- Aufgaben -
(A) Kopiere aus dem Dokument den Abschnitt zwischen „Iich glaube - anders“ und „bei mir ankam.“, beide Stellen eingeschlossen.
(B) Worüber findet man laut Jürgen im Dokument verdammt wenig?
(C) Prüfe für jede Aussage, ob sie mit dem Dokument übereinstimmt, und antworte jeweils mit Ja oder Nein samt den entscheidenden Worten als wörtlichem Zitat: (i) Strophe zwei wird als die einzige bezeichnet, die nur erklärt. (ii) Jürgen zufolge lag der Schwerpunkt bei den Politikern. (iii) Jürgens Beitrag trägt das Datum 13.06.2007.

Wenn Strophe zwei komplett wegfiele, , wäre das ein Dynamikfortschritt, glaube ich. Sie ist die einzige, die nur erklärt, die keine Bilder 'überträgt', wie es die anderen Strophen schaffen.

Iich glaube - anders als Gerda - das ginge noch dichter, kürzer.... ein bisschen :o)
Menschheit, Du hattest von Anfang an nicht das Zeug dazu... (Charles Bukowski)

Jürgen

Beitragvon Jürgen » 13.06.2007, 23:51

Hallo Gerda, Hallo Tom,

Danke für Eure Kommentare.

@ Gerda
Du hast genau richtig analysiert. Ich möchte noch hinzufügen, dass die seltsame Situation, dass abgeschieden von der Welt hinter einem Zaun so ein Brimborium praktiziert wird, da eine Rolle im Text spielt. Man findet zig Infos über wahre und falsche Krawalle, über die Betten, in denen während des Gipfels geschlafen wurde, aber verdammt wenig über die Inhalte der Diskussionen der G8- Elite. Aber Du hast Recht. Der Schwerpunkt lag bei den Demonstranten, wie gesagt, mit Hinzunahme dieser von Medien und Politikern aufgeputschten Situation und wie sie bei mir ankam.

- Datensätze -

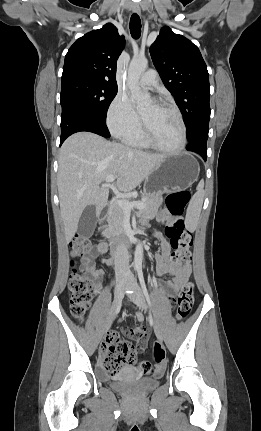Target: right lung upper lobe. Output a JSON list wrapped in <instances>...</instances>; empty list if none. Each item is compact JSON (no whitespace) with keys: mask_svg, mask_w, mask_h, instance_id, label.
Returning <instances> with one entry per match:
<instances>
[{"mask_svg":"<svg viewBox=\"0 0 261 431\" xmlns=\"http://www.w3.org/2000/svg\"><path fill=\"white\" fill-rule=\"evenodd\" d=\"M124 45V37L112 23L85 34L68 50L62 78L83 75L117 86V59Z\"/></svg>","mask_w":261,"mask_h":431,"instance_id":"obj_1","label":"right lung upper lobe"}]
</instances>
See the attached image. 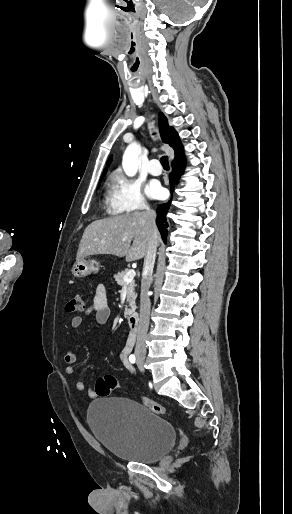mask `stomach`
I'll use <instances>...</instances> for the list:
<instances>
[{
    "label": "stomach",
    "instance_id": "1",
    "mask_svg": "<svg viewBox=\"0 0 292 514\" xmlns=\"http://www.w3.org/2000/svg\"><path fill=\"white\" fill-rule=\"evenodd\" d=\"M99 270V262H96V260H84V258H81V260H77V262H75L72 268V274L75 278H84V276H88V274H92V272L96 274Z\"/></svg>",
    "mask_w": 292,
    "mask_h": 514
}]
</instances>
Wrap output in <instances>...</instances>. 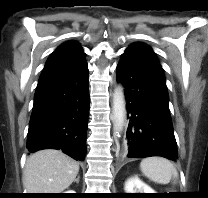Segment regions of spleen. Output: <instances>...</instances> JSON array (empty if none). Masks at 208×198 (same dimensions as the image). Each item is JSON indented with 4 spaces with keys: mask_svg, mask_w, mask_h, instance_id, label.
<instances>
[{
    "mask_svg": "<svg viewBox=\"0 0 208 198\" xmlns=\"http://www.w3.org/2000/svg\"><path fill=\"white\" fill-rule=\"evenodd\" d=\"M140 169L151 181L158 184H168L171 179H177L178 172L175 166L162 157H148L141 161Z\"/></svg>",
    "mask_w": 208,
    "mask_h": 198,
    "instance_id": "3e777b00",
    "label": "spleen"
}]
</instances>
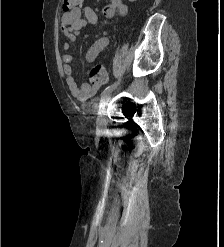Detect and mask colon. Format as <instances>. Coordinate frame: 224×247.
<instances>
[{
    "instance_id": "obj_1",
    "label": "colon",
    "mask_w": 224,
    "mask_h": 247,
    "mask_svg": "<svg viewBox=\"0 0 224 247\" xmlns=\"http://www.w3.org/2000/svg\"><path fill=\"white\" fill-rule=\"evenodd\" d=\"M82 2L83 0H63L62 7L65 12H68L79 6ZM90 77L93 83L99 84L104 82L106 79L105 68L100 64L94 65L90 71Z\"/></svg>"
}]
</instances>
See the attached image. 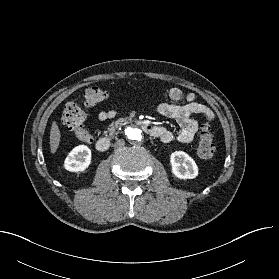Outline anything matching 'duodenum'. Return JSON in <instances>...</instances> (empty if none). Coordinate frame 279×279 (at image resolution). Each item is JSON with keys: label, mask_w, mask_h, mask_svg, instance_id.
<instances>
[{"label": "duodenum", "mask_w": 279, "mask_h": 279, "mask_svg": "<svg viewBox=\"0 0 279 279\" xmlns=\"http://www.w3.org/2000/svg\"><path fill=\"white\" fill-rule=\"evenodd\" d=\"M128 122H135L137 123L141 129L152 135V136H156L158 133V129L156 126L151 125L149 122L145 121V120H140V119H135V118H126L120 121V125H125ZM110 147V139L108 137H102L100 139H98V141L96 142V149L99 152H105L109 149Z\"/></svg>", "instance_id": "410a0bca"}]
</instances>
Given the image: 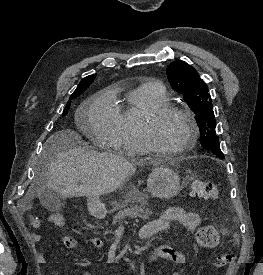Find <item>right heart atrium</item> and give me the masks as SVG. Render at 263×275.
<instances>
[{
  "label": "right heart atrium",
  "mask_w": 263,
  "mask_h": 275,
  "mask_svg": "<svg viewBox=\"0 0 263 275\" xmlns=\"http://www.w3.org/2000/svg\"><path fill=\"white\" fill-rule=\"evenodd\" d=\"M115 109L113 95L107 92L97 96L88 110V117L96 138L108 146H115L116 144L114 129Z\"/></svg>",
  "instance_id": "obj_1"
}]
</instances>
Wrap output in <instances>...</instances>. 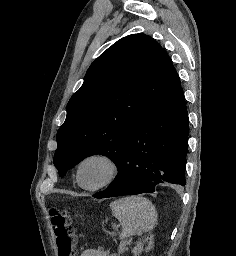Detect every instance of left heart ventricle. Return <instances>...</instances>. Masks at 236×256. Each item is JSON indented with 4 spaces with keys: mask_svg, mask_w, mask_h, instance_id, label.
<instances>
[{
    "mask_svg": "<svg viewBox=\"0 0 236 256\" xmlns=\"http://www.w3.org/2000/svg\"><path fill=\"white\" fill-rule=\"evenodd\" d=\"M110 174V166L101 159H91L81 168V180L87 186H93L104 181Z\"/></svg>",
    "mask_w": 236,
    "mask_h": 256,
    "instance_id": "left-heart-ventricle-1",
    "label": "left heart ventricle"
}]
</instances>
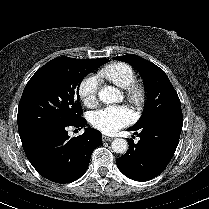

- Antworten -
(A)
Iich glaube - anders als Gerda - das ginge noch dichter, kürzer.... ein bisschen :o)
Menschheit, Du hattest von Anfang an nicht das Zeug dazu... (Charles Bukowski)

Jürgen

Beitragvon Jürgen » 13.06.2007, 23:51

Hallo Gerda, Hallo Tom,

Danke für Eure Kommentare.

@ Gerda
Du hast genau richtig analysiert. Ich möchte noch hinzufügen, dass die seltsame Situation, dass abgeschieden von der Welt hinter einem Zaun so ein Brimborium praktiziert wird, da eine Rolle im Text spielt. Man findet zig Infos über wahre und falsche Krawalle, über die Betten, in denen während des Gipfels geschlafen wurde, aber verdammt wenig über die Inhalte der Diskussionen der G8- Elite. Aber Du hast Recht. Der Schwerpunkt lag bei den Demonstranten, wie gesagt, mit Hinzunahme dieser von Medien und Politikern aufgeputschten Situation und wie sie bei mir ankam.

(B) Über die Inhalte der Diskussionen der G8-Elite.

(C)
(i) Ja: „Sie ist die einzige, die nur erklärt, die keine Bilder 'überträgt'“
(ii) Nein: „Der Schwerpunkt lag bei den Demonstranten“
(iii) Ja: „13.06.2007, 23:51“